The conversion of text from each e-mail looks needlessly elaborate, but it is required to ensure that words in the e-mail headers are not counted. Of course, I am not trying to detect any fancy things such as messages that have been forwarded multiple times. Furthermore, I have excluded some words from the list of swears in order not to trigger any false positives. One of the executives is called “Dick Jenkins”, and some of his co-workers refer to him by his first name, so…

The swearers

First, let’s look at a histogram of the absolute number of swears:

Histogram of the absolute number of swears

We can see that there are only few people who seem to use many swears. However, this is not normalized against the number of e-mails each person received. Let’s do this next!

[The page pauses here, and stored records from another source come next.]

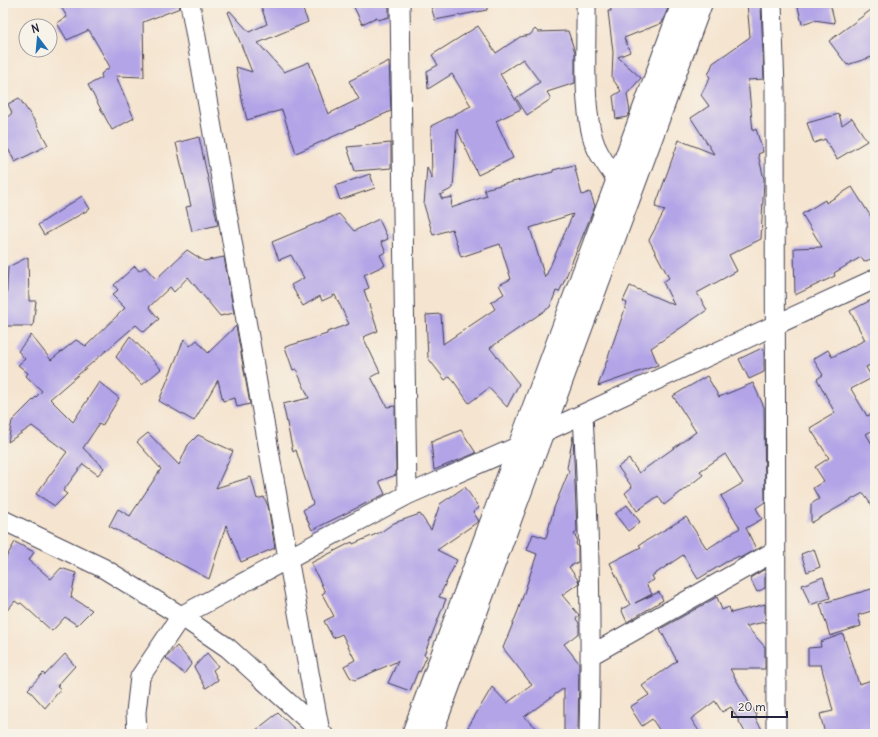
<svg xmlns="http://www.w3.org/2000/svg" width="878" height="737" font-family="Delius,sans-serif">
<rect width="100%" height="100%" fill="#f7f3e8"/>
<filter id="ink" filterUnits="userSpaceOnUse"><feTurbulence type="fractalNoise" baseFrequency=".025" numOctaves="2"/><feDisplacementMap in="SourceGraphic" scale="8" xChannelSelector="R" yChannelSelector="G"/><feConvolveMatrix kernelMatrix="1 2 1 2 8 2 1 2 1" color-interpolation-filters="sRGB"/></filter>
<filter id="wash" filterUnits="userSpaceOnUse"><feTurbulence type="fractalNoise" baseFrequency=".012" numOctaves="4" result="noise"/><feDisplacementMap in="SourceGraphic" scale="16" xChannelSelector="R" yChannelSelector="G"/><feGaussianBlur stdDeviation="0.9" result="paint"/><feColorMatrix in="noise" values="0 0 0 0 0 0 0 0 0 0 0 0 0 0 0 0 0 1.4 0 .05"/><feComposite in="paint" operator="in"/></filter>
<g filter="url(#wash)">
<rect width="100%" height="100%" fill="#f5e4cf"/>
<g id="blocks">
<!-- building -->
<path fill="#b2a4e7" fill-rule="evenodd" d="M59,3h120l1,5 -37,14 1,55 -28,-1 18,42 -22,12 -24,-45 14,-7 -1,-4 9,-7 -21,-37 -22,10 -10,-17 10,-6z
M260,3h40l8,19 -50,21 26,29 25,-10 19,52 31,-15 -10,-18 40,-20 2,50 -95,42 -14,-43 -35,10 -5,-20 -6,-33 16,5 -24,-60 2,-1 19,21 18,-8z
M352,3h37v14l-11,3 -1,-3 -15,7z
M430,3h57v7l-52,10z
M610,3h60l-8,20 -38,15 6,14 -12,5 23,21 -14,16 3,18 -3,5 -11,2 -3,-23 8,-5 -9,-13 1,-26 -5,-41h3z
M747,3h14l3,76 -16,1 5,51 3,-2 7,23 -5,2 6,25 -3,60 -32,16 8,16 -40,22 10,17 -56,38 7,17 -60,21 29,-83 -4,-2 7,-15 44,19 -11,-23 6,-4 -20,-38 16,-30 -10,-3 24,-67 35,14 -23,-36 18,-12 -8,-11 9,-18 -2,-2 5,-12 37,-26z
M797,3h33l5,20 -21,-3 -12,4z
M875,7v49l-28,9 -18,-24z
M478,26l18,27 24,-16 10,-2 5,-6 3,3 30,-1 7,21v31l-28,9 4,7 -24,16 -11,-17 24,-16 -17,-23 -23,15 21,35 -25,12 17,37 -35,17 -21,-46 -4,59 -13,7 2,4 10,-2 -1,11 36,-12 -3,-7 69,-17v-2l21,-5 8,30 8,-3 5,14 -32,78 -4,8 -3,-1 -6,16 -60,41 29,36 -12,23 -18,-19 -20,15 -19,-27 -5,4 -17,-22 -2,-43 15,-1 2,30 52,-35 -4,-7 13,-8 -5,-9 12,-6 -11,-35 -39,13 -9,-28 -19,6 -9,-30 3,-38 5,12 -1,-53 40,-20 -19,-32 -24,15 -1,-18 11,-6 -6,-10zM573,214l-28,64 -15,-50z
M19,98l17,25 12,22 -33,17 -12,-23v-18l9,-8 -4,-9z
M839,114l3,11 10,-7 15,23 -30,18 -12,-20 -11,4 -7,-20z
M199,137l19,88 -26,6 -6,-24 5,-1 -15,-63z
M391,143v25l-36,3 -8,-24z
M370,174l5,14 -35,12 -5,-14z
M852,187l23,36v34l-11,5 -3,-5 -27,16 1,3 -40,19 -1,-47 28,-1 -20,-33 23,-14 1,3z
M82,196l8,13 -46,26 -6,-10z
M339,214l15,17 25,-12 9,20 -7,3 5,10 -6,3 5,10 -21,10 5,13 -5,2 14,41 -15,6 17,35 -9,5 16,30 8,-1 1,69 -17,6 6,13 -73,36 -9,-20 10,-6 -17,-54 -3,2 -10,-48 26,-6 -13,-29 -3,1 -8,-23 42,-13v-2l22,-8 -14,-29 -13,6 -2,-5 -17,10 -12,-21 13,-7 -13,-23 -12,5 -7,-18z
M187,250l17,11 20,-4 10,56 -14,3 -32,-39 -14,15 -4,-5 -21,20 10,12 -15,13 -8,-7 -86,74 23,23 26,-40 20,16 -17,28 -3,-2 -16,24 21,20 -6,7 -15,-11 -20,27 4,3 -12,12 -19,-12 31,-42 -35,-26 -24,16 4,-21 30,-30 -16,-15 2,-3 -10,-8 7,-6 -7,-8 13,-16 20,25 25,-20 10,6 39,-38 -13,-13 6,-5 -4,-5 21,-19 4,5 6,-4 11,12z
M28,257l1,44h7l-3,25h-28l3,-59z
M875,298v65l-9,4 6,11 -21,11 16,27 8,-3v16l-9,5 9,15v61l-12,-17 -52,30v-19l8,-5 -6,-11 11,-7 -9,-14 14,-9 -19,-30 25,-15 -18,-34 6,-4 -10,-16 15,-9 4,7 33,-17 -15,-29z
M236,326l14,78 -13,3 -2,-9 -12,3 -5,-21 -24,41 -35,-20 25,-62 6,7 7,-6 11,13z
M130,336l31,33 -19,16 -26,-28z
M762,348l2,4v20l-15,7 -10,-20z
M707,376l12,21 34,-14 11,24 1,95 -9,6 6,11 -16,9 10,21 -16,9 -1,-2 -13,6 -28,17 -15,-24 -31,21 2,4 -8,4 6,10 -17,9 24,-11 4,8 -36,22 -6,-13 9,-4 -20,-42 31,-16 -2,-2 47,-28 21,32 33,-21 -19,-32 22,-13 -18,-29 -25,17 3,4 -39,30 -6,-9 -21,15 -12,-18 7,-6 -14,-20 11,-8 10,14 57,-41 -23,-36z
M461,430l15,23 -42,17 -3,-28z
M148,433l31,32 9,-20 10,-10 35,16 -17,37 35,-11 6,22 7,-2 4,9 7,42 -34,14 -15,-37 -17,54 -100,-53 9,-17 12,7 31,-47 -24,-27z
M573,436l4,96 -3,2 3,5 -1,5 2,3v15l-9,5 9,13 1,3 -17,12 17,20 -3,4 3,4v10l-15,11 15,19 -1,71h-14v-46l-40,29 20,17h-80l28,-47 15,16 25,-18 -29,-37 15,-37 19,-57 -10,-4 6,-16 13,4 8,-30 15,-37 -2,-3z
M465,487l14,21 -6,4 6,9 -42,29 20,10 -18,37 7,2 -22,56 3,1 -7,16 -2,-1 -8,20 -22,-8 10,-22 -43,19 -5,-3 -6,-11 11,-6 -13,-26 -9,4 -9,-17 10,-5 -12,-22 3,-2 -14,-29 41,-21 1,2 28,-12 13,-9 26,-9 11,16 9,-26z
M627,505l13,17 -12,9 -13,-17z
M15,542l19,10 -5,8 22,19 10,-11 15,5 -5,24 21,13 -15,15 -12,-8 -13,14 -31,-28 -2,1 -4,-3 -12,14v-52z
M814,549l6,18 -13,5 -6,-18z
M765,569v19l-8,4 -7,-14z
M823,577l7,21 -20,7 -8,-20z
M875,588v22l-17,5 3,11 -31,10 -10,-32z
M717,597l5,13 7,-3 2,6 34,-9v18l-19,4 19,21v22h-35l27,47 -2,2 10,16h-19l-15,-27 -9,5 -7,-11 -24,18 10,15h-39l-10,-15 -10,7 -12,-19 19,-12 -7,-9 35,-25 -17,-32z
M843,634l16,50 16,-5v55h-50l-5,-20 13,-3 -12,-46h-13v-17l13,-1 -1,-5z
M177,646l15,17 -8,11 -18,-16z
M207,653l11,13 -5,4 5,10 -12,8 -12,-21z
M65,654l10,12 -18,20 4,3 -16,19 -17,-19 15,-16 2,2z
M278,713l22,21h-49z"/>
</g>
</g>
<g filter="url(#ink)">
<use href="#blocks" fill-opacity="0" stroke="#423f51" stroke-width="1"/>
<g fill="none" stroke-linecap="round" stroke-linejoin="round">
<defs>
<path id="minor" d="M190,3l98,555 32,174
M400,3l7,492
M586,3c1,38 -5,114 11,146 5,11 13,21 20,31
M772,3l3,86 1,645
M583,415c6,107 9,211 6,319
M3,520l100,48 78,48 47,32 95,86
M591,655l184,-104
M137,734l-1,-22 4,-35 41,-61 226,-121 112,-49 23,-13 333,-154"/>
<path id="tertiary" d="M413,734l270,-731
M431,734l270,-731"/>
</defs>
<!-- minor casing -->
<use href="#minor" stroke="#423f51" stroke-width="21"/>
<!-- tertiary casing -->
<use href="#tertiary" stroke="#423f51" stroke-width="24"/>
<!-- minor -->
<use href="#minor" stroke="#fff" stroke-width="19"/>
<!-- tertiary -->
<use href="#tertiary" stroke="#fff" stroke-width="22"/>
</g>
</g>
<!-- margin -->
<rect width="878" height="737" fill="none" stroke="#f7f3e8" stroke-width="16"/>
<!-- north arrow -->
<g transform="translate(38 38) rotate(344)"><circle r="19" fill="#f7f3e8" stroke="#a29fa3"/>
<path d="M0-3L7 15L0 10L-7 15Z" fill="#1f6fb2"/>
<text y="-6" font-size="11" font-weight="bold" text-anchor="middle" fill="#22223b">N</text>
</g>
<!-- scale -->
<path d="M732 711v6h55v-6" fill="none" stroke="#22223b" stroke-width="2"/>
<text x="738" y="711" font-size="12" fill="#22223b" stroke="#f7f3e8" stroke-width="3" paint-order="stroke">20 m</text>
</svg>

Histogram of the relative number of swears

The pattern is similar, but the outliers are now “normalized” in a sense. If we focus on a normalized swear count of larger than 0.25 (with a unit of “swears per e-mail”), we are left with the following persons:

lucci-p   0.33
lenhart-m 0.28
brawner-s 0.27
quigley-d 0.19
ring-a    0.18
dorland-c 0.15

All the remaining 144 (!) persons use less than 0.15 swear words per e-mail.

The swears

So, what are the top ten swear words in all e-mails? Without further ado, here is a partially censored list (I don’t want to lose my family-friendly rating):

hell   2033
a**:   1724
sh*t   1583
sex    1521
balls  1235
d*mn    915
b*tch   711
f*ck    690
butt    615
crap    612

Conclusion

Does this mean that the Enron people like to swear? Unfortunately, no. First of all, the context of a word is extremely important. In some cases, hell might be a misspelling of he’ll. Second, the swear count might be multiplied by people forwarding (or replying) e-mails without removing the old content.

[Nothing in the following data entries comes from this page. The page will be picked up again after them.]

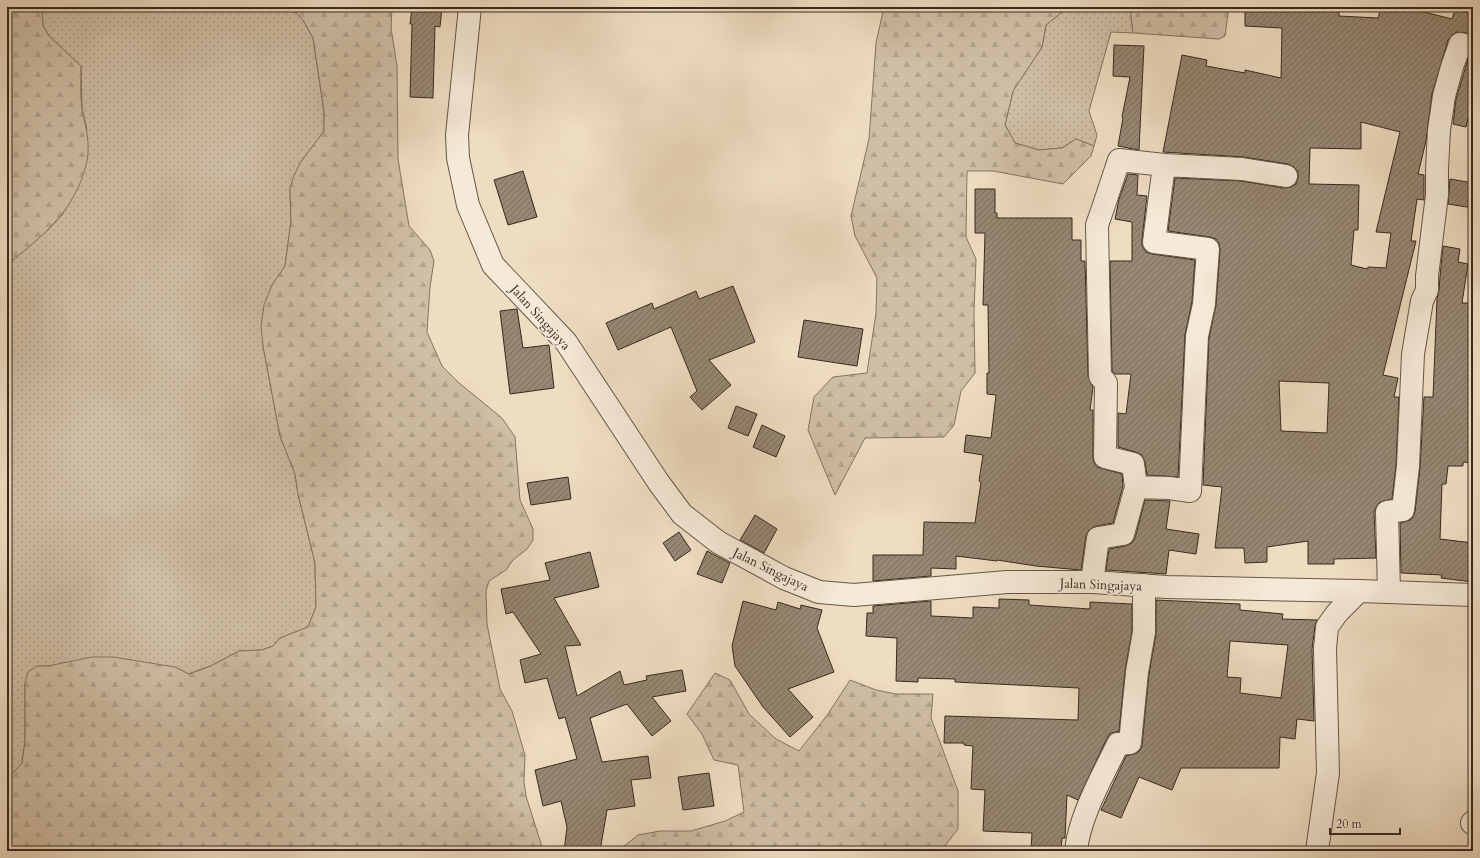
<svg xmlns="http://www.w3.org/2000/svg" width="1480" height="858" font-family="Cardo,serif">
<style>
.grass{fill:url(#grass-dots);stroke:#847462}
.forest{fill:url(#forest-firs);stroke:#847462}
.building{fill:url(#building-hatch);stroke:#372a1e;fill-rule:evenodd}
.lines{fill:none;stroke-linecap:round;stroke-linejoin:round}
.minor-casing{stroke:#655747;stroke-width:24}
.minor{stroke:#f5e9d7;stroke-width:22}
.labels{text-anchor:middle;stroke-width:3.5;stroke-linejoin:round;paint-order:stroke}
.street-label{font-size:13px;fill:#372a1e;stroke:#f5e9d7}
</style>
<defs>
<pattern id="grass-dots" width="8" height="8" patternUnits="userSpaceOnUse"><rect width="8" height="8" fill="#d0bfa6"/><path d="M2 2h.1M6 6h.1" fill="none" stroke="#b3a48e" stroke-width="1.8" stroke-linecap="round"/></pattern>
<pattern id="forest-firs" width="22" height="20" patternUnits="userSpaceOnUse"><rect width="22" height="20" fill="#d0bfa6"/><path d="M5 1l3.5 6h-7zM16 11l3.5 6h-7z" fill="#b3a48e"/></pattern>
<pattern id="building-hatch" width="6" height="6" patternUnits="userSpaceOnUse"><rect width="6" height="6" fill="#978773"/><path d="M-1 1l2-2M0 6l6-6M5 7l2-2" fill="none" stroke="#7c6f5e"/></pattern>
</defs>
<rect width="100%" height="100%" fill="#efddc2"/>
<filter id="stains"><feTurbulence type="fractalNoise" baseFrequency=".005" numOctaves="4"/><feColorMatrix values="0 0 0 0 .2 0 0 0 0 .09 0 0 0 0 .02 0 0 0 .5 -.17"/></filter>
<radialGradient id="worn" r=".72"><stop offset=".6" stop-color="#630" stop-opacity="0"/><stop offset="1" stop-color="#630" stop-opacity=".3"/></radialGradient>
<path class="grass" d="M42,7H287L295,12L303,20L313,38L324,111V131L300,163L290,189L291,221L285,266L272,285L263,346L280,436L295,474L298,494L315,563L316,607L308,627L280,638L273,646L262,650L239,651L211,666L188,674L175,667L37,666L25,683V741L22,763L7,779V265L48,230L63,214L87,129L82,109L81,66L49,36L43,26Z
M1068,7H1130L1133,33L1111,32L1089,111L1097,135L1094,146L1076,139L1062,148L1039,150L1015,143L1005,125L1013,91L1042,47L1046,25Z"/>
<path class="forest" d="M7,7H42L43,26L49,36L81,66C81,80 80,95 82,109C85,124 89,137 88,152C88,161 84,172 81,181C65,220 38,239 7,265Z
M287,7H392L391,28L397,66L398,159L409,226L430,250L434,261L430,287L427,332L442,366L459,383L502,418L515,437L520,500L533,529V540L527,549L513,560L506,570L489,581L486,591L487,624L500,689L512,711L525,755L524,782L526,796L542,847L541,851H7V779L22,763L25,741V683L28,672L37,666H48L92,657H113L175,667L189,674L211,666L239,651L262,650L273,646L280,638L308,627L316,607L315,563L298,494L295,474L280,436L263,346L261,326L264,305L272,285L285,266L291,221L290,189L293,178L300,163L324,131V111L313,38L303,20L295,12Z
M884,7H1068L1046,25L1042,47L1013,91L1005,125L1015,143L1039,150L1062,148L1076,139L1094,146L1091,156L1063,184L993,171H967L966,237L976,259L974,312L975,373L961,391L954,425L944,437L865,438L835,495L808,430L814,397L833,377L867,373L876,313L877,278L855,236L851,216L869,139L876,43Z
M1130,7H1229L1225,36L1219,39L1133,33Z
M715,673L730,680L749,714L776,739L799,751L828,714L850,680L876,690L896,694H933L931,718L958,791V829L941,851H618L638,835L660,831H691L725,821L744,812L738,765L714,760L702,734L687,714Z"/>
<path class="building" d="M412,7H442L440,27L435,26L433,98L410,97L412,24H410Z
M1245,7H1339V16L1378,18L1381,7H1404L1452,19L1455,10L1473,14V34L1457,32L1452,35L1448,40L1432,94L1426,141L1418,174L1424,175V200L1417,199L1411,241H1416L1383,375L1398,378L1394,397H1399L1396,465L1392,499L1380,502L1376,507L1374,512L1376,558L1334,559V564H1308V541L1267,547V562L1245,563L1244,548H1215L1222,487L1203,485L1209,338L1216,305L1220,250L1219,243L1216,239L1210,237L1168,231L1175,178L1241,181L1284,188L1291,187L1296,184L1298,178V172L1294,167L1288,164L1244,157L1163,152L1182,55L1207,60L1206,66L1245,73V70L1281,78L1282,28L1245,26ZM1361,122L1400,132L1376,232L1391,233L1386,268L1368,267L1367,269L1351,265L1354,230H1358L1359,185L1309,184L1310,148L1361,149ZM1279,381L1329,383L1327,433L1281,431Z
M1114,45L1144,46L1139,150L1118,146L1123,118L1122,117L1130,77L1113,76Z
M1468,59H1473V98L1466,127L1453,124L1456,99Z
M523,171L537,217L508,225L494,180Z
M1128,174L1138,175L1137,195L1147,196L1142,240V246L1146,252L1152,254L1195,260L1192,302L1185,335L1178,477L1147,475L1145,462L1142,455L1136,452L1118,447V413L1126,414L1131,374H1115L1112,371L1110,261H1132V222L1115,219L1119,199Z
M1450,179L1473,183V208L1448,204Z
M975,189H995V213H997V218H1072V240H1081V261H1085L1088,376L1093,387L1090,410H1093V457L1094,463L1097,467L1122,474L1123,486L1113,523L1096,526L1089,530L1086,536L1081,570L1036,566L997,560V561L956,556V569L931,568V576L873,581V555H923L924,522L975,523L981,482L979,481L983,455L964,452L966,435L991,438L996,395L987,394V373H989L988,305H983L985,233H975Z
M1443,246L1460,249L1458,262L1468,264L1462,303H1473V463L1463,462V466H1448L1446,484H1442L1440,539L1473,543V582L1441,578L1442,575L1401,573L1400,523L1410,520L1413,517L1415,512L1420,467L1424,397H1433L1437,299L1439,290L1440,277Z
M733,286L755,342L709,360L731,385L702,410L690,397L697,391L671,327L618,350L606,323L652,303L654,309L696,291L699,299Z
M517,309L523,348L549,345L554,388L510,394L500,311Z
M804,320L863,329L857,366L798,357Z
M736,406L757,414L748,436L728,428Z
M762,425L785,436L776,457L753,447Z
M568,477L571,499L531,505L527,483Z
M1145,500L1170,501L1166,529L1199,534L1196,554L1169,550L1166,574L1106,570L1109,549L1125,546L1132,543L1135,538Z
M755,515L777,529L764,553L740,540Z
M679,532L691,550L675,561L663,543Z
M707,551L730,563L722,583L697,574Z
M590,552L599,587L554,598L581,645L565,646L577,696L620,671L624,685L647,680L646,676L682,670L686,691L652,697L671,721L652,736L627,704L590,718L602,762L648,756L651,778L631,780L635,806L607,810L600,851H564L567,827L561,801L543,806L535,770L577,759L565,717L559,719L547,678L525,683L520,660L541,654L513,612L506,614L501,589L550,580L545,563Z
M999,599L1029,600V605L1090,609V602L1132,604V631L1125,671L1119,731L1111,733L1107,738L1078,800L1067,795L1065,838H1062L1061,851H1031L1032,833L983,831L985,790L971,789L973,746L964,745V743H944L945,716L1078,720L1079,688L955,682V679L918,678V682L896,681L897,638L866,636L867,613H873V606L931,601V616L973,618V607L999,608Z
M1156,600L1240,604V610L1283,614L1282,619L1317,620L1315,626L1312,649L1314,721L1297,719L1295,739L1280,737L1279,768H1181L1172,790L1139,777L1121,818L1101,810L1126,756L1137,753L1141,749L1142,745L1149,674L1156,634ZM1230,641L1288,645L1281,698L1240,693L1241,678L1227,677Z
M743,601L776,610L778,602L800,609L801,605L822,610L817,628L834,672L788,689L813,717L790,737L763,707L735,666L732,646Z
M709,773L714,806L683,810L678,777Z"/>
<g class="lines">
<g class="minor-casing">
<path id="minor" d="M470,7L457,135L458,158L468,205L493,265L566,342L659,483L682,514L718,542L784,578L819,592L854,595L1007,582H1092L1167,587L1359,591L1473,595
M1136,487L1169,488L1190,491L1197,336L1204,304L1208,249L1154,242L1164,165
M1092,582L1098,538L1123,534L1136,487L1133,464L1105,457L1106,383L1100,376L1097,225L1103,208L1119,160L1164,165L1242,169L1286,176
M1389,592L1387,512L1403,510L1408,466L1413,354L1422,301L1427,290V276L1437,195V169L1439,130L1444,96L1452,67L1460,44L1473,47
M1472,823L1473,822
M1076,851C1079,817 1103,775 1118,744L1130,743L1137,672L1144,632V585
M1317,851L1328,773L1325,649L1327,627L1337,613L1359,591"/>
</g>
<use href="#minor" class="minor"/>
</g>
<g class="labels">
<g class="street-label">
<text transform="translate(541 317) rotate(48)" y="5">Jalan Singajaya</text>
<text transform="translate(771 569) rotate(26)" y="5">Jalan Singajaya</text>
<text transform="translate(1101 584) rotate(2)" y="5">Jalan Singajaya</text>
</g>
</g>
<rect width="1480" height="858" fill="none" stroke="#efddc2" stroke-width="24"/>
<rect x="8" y="8" width="1464" height="842" fill="none" stroke="#372a1e" stroke-width="2"/>
<rect x="12" y="12" width="1456" height="834" fill="none" stroke="#372a1e"/>
<path d="M1330 828v6h70v-6" fill="none" stroke="#372a1e" stroke-width="2"/>
<text x="1336" y="828" font-size="12" fill="#372a1e" stroke="#f5e9d7" stroke-width="3" paint-order="stroke">20 m</text>
<rect width="100%" height="100%" filter="url(#stains)"/>
<rect width="100%" height="100%" fill="url(#worn)"/>
</svg>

Upon further inspection, it turns out that most of the swear words are used in personal communications. People are forwarding the usual dirty jokes among their friends and co-workers, who in turn reply with a salty joke themselves.

The take-away messages from this experiment are:

  1. Figuring out words in context is hard.
  2. Analysing a corpus such as the Enron e-mails is also hard.
  3. Natural language is even harder.